◆ **TASK GOAL**
Every line from the one holding "532 119 8100" through the final line of the entries is to be reproduced exactly, and no other line.

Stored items

□ □ □

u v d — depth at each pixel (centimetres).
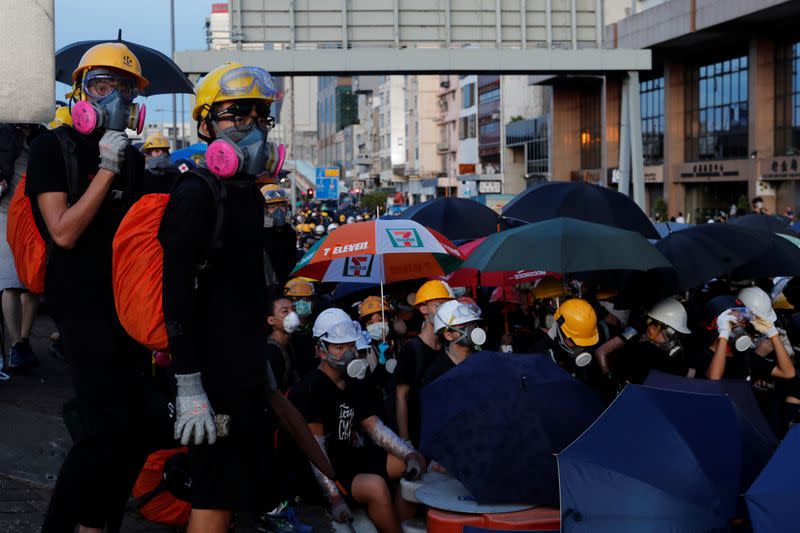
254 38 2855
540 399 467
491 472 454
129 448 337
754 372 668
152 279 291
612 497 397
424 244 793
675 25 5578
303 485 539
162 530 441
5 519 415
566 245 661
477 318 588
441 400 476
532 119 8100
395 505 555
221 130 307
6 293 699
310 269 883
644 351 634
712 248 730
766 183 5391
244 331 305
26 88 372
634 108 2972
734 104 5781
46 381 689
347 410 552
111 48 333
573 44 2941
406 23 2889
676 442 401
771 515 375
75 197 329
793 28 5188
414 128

□ □ □

◆ **SOLUTION FOR THIS PROBLEM**
532 119 8100
395 505 555
221 130 307
6 293 699
310 269 883
644 351 634
712 248 730
766 183 5391
244 331 305
26 88 372
634 108 2972
734 104 5781
46 381 689
347 410 552
111 48 333
573 44 2941
406 23 2889
676 442 401
771 515 375
75 197 329
793 28 5188
414 128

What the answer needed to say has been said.